* Objective: Can you put everything in the material from the line containing "segment the land cover" down to the line containing "first. (SVG masks)", both included, into a JSON list of strings with one string per line and no blank lines? Leave the pictures out of the answer.
┌──
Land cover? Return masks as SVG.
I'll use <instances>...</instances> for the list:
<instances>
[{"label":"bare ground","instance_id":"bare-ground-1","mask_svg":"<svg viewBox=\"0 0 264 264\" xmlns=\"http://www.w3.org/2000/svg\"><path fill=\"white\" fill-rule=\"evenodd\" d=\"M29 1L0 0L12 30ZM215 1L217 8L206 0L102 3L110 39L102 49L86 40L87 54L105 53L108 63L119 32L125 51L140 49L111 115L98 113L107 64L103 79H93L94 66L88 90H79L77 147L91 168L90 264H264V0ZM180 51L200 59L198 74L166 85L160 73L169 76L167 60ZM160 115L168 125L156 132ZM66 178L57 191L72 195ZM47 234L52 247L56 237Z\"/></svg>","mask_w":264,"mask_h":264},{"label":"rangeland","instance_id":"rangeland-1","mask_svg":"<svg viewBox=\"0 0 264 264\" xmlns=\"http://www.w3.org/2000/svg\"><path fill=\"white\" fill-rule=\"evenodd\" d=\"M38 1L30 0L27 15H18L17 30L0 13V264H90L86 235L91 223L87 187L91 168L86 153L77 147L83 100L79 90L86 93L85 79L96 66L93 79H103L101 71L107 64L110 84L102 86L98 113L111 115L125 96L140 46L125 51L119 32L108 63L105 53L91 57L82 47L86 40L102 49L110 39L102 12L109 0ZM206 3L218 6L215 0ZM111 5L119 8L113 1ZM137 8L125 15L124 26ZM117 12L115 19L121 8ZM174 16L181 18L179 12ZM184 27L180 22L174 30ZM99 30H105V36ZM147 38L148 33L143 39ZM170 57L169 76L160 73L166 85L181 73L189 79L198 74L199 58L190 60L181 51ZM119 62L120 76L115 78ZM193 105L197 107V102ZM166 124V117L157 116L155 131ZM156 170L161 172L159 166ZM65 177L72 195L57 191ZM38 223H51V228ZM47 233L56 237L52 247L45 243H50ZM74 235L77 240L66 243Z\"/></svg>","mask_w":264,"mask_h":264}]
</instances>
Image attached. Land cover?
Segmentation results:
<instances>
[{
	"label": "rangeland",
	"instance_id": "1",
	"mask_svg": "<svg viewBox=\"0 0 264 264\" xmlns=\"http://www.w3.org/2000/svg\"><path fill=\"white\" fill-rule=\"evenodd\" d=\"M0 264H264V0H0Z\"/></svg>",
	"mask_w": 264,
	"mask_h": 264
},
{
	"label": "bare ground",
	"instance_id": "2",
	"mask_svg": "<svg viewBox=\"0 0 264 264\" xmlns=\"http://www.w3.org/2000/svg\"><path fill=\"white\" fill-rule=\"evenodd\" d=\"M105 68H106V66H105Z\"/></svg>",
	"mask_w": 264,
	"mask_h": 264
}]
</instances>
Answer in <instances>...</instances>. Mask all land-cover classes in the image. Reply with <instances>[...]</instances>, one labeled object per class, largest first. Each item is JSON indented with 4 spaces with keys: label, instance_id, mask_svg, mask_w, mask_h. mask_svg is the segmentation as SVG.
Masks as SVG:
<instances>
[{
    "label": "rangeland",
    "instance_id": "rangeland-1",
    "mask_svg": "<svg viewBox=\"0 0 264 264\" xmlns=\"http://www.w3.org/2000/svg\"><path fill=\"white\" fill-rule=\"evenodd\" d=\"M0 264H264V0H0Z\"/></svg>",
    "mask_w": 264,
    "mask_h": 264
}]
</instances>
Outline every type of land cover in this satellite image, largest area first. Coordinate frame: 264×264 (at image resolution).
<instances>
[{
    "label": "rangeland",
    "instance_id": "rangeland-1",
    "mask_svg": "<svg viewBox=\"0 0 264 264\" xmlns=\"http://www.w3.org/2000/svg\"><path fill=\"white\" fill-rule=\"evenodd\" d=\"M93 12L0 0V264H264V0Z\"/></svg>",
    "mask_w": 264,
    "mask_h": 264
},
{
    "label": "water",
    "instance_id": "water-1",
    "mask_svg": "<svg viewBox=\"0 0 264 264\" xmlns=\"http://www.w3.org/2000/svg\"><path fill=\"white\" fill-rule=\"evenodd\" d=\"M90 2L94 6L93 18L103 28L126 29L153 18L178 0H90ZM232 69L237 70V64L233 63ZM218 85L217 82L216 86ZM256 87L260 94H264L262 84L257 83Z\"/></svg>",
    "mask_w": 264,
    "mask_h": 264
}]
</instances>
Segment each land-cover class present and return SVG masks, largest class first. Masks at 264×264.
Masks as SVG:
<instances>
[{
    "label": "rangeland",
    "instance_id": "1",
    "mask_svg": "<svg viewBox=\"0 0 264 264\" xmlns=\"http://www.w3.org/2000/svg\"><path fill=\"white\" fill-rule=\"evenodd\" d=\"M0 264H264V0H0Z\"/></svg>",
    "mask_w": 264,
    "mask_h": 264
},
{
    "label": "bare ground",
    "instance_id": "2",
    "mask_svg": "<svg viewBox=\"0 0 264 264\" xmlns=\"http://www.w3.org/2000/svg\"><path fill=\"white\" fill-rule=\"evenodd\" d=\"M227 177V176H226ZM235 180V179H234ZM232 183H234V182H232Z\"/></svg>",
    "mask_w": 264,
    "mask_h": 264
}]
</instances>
└──
┌──
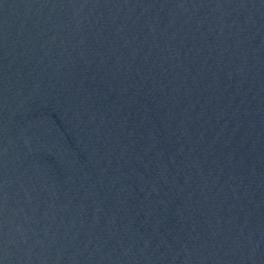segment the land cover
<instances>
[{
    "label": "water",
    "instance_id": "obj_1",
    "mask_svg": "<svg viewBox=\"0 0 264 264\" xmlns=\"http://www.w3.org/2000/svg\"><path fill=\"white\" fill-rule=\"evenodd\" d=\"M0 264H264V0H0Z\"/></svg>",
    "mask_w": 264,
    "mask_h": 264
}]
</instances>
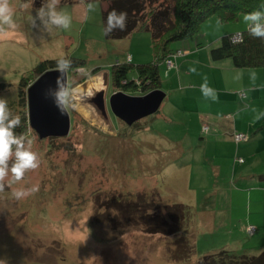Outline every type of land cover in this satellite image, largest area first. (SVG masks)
└──
* Complete answer:
[
  "segment the land cover",
  "<instances>",
  "[{",
  "    \"label\": \"water\",",
  "    \"instance_id\": \"obj_1\",",
  "    \"mask_svg\": \"<svg viewBox=\\\"0 0 264 264\\\" xmlns=\\\"http://www.w3.org/2000/svg\\\"><path fill=\\\"white\\\" fill-rule=\\\"evenodd\\\" d=\\\"M0 264H264V0H0Z\\\"/></svg>\",",
  "    \"mask_w\": 264,",
  "    \"mask_h\": 264",
  "}]",
  "</instances>",
  "Outline every type of land cover in this satellite image, largest area first. (SVG masks)"
]